There was unusual interest in the April evening meeting when Duncan Hawley, from Swansea Metropolitan University, spoke on Early Geological Maps. He also brought along a splendid selection from his own collection. ‘The geological map is the dynamic force in geology, and the history of its evolution and development is the history of the birth and growth of geology’, so said FJ North in 1928, when he was the first keeper of geology at the National Museum of Wales.
Packe, in 1743, used hatching to depict the topography of Kent, probably the first geomorphological map. Early maps were monochrome; some, like Wm Maton, in 1793, believing that colour would be a distraction. By early 1800s colour became widely used, as in Gimbernat’s map of the Tyrol. In 1809 Jamieson produced the first guide ‘on colouring geognostical maps’. The earliest maps merely noted spot descriptions of rock and correlation over long distances began with Guettard’s 1746 map of France and southern Britain, an early mineral map which picked out the chalk on both sides of the Channel, but depiction of continuous boundaries was common by mid 19th century. Guides on mapping geology were introduced in the 19th cent, for example Henry de la Beche’s Geological Manual (1831) and Ami Boué’s Guide du Geologue Voyageur.

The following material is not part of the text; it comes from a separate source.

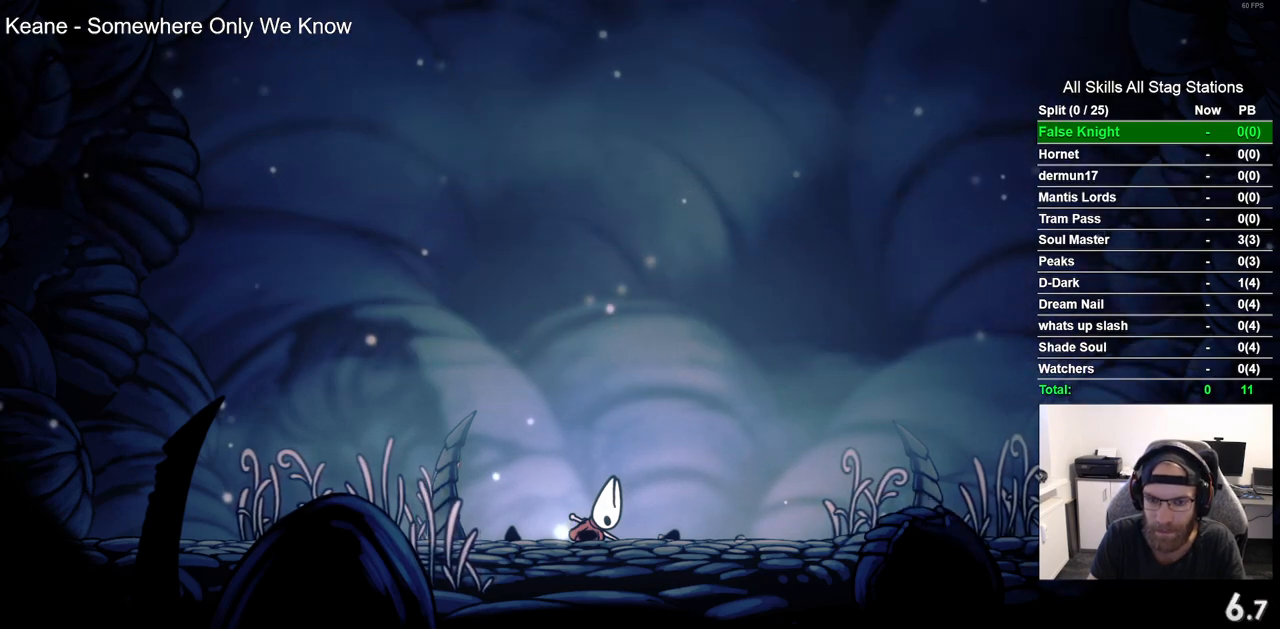
{"dt_ms": 1000, "buttons": ["DPAD_RIGHT"], "left_stick": "center", "right_stick": "center", "events": [[500, "R2", "down"], [750, "R2", "up"]]}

Early geological cartographers frequently worked alone, a serious disadvantage, resulting in considerable inaccuracy. Wm Smith first attempted to delineate geological strata in 1801. His 1815 map is a magnificent one-man effort, with about 100 of the 400 printed copies still surviving. But the collaborative efforts of men like George Bellas Greenough achieved more, by compiling the work of local experts like Fitton, Buckland and Aikin. That effort, through the young Geological Society of London, was in fact already mostly completed by 1812, though not published until 1819. The earliest mappers even had to work without ordnance survey maps. Even with basic maps the geological contours were often inaccurate, changing markedly within a few years, as shown by comparing Murchison’s map of Wales and the borders in 1839 with that of the Geological Survey only six years later.
Colour posed a problem for early geological map publishers, first being added to individual copies by hand, often by young women, thought to be more skilled in that work; though hand colouring also sometimes led to inaccuracy, and darker colours could obscure the underlying information. Smith’s map used gradational colouring to show strata becoming younger, and Farey in the 1810s showed how structural features like faults can be interpreted using colour to show the outcrop patterns they produce. However, by the mid-1800s printed colour maps began to emerge and was cheaper but less accurate and more technically difficult to produce until the 1880s when printing became inevitable as more detail was added to maps. Today’s mapping is done with the geological equivalent of an iPad and the modern maps are things of beauty. What would the early workers have thought. The audience was much taken with Duncan’s evident enthusiasm for his subject, and a vote of thanks was proposed by Tony Thorp.
Two ½ hour talks:
Professor Mike Rosenbaum gave a very interesting talk as he took us back through time looking at some of the events that have led to the development of the Shropshire Landscape that we see today.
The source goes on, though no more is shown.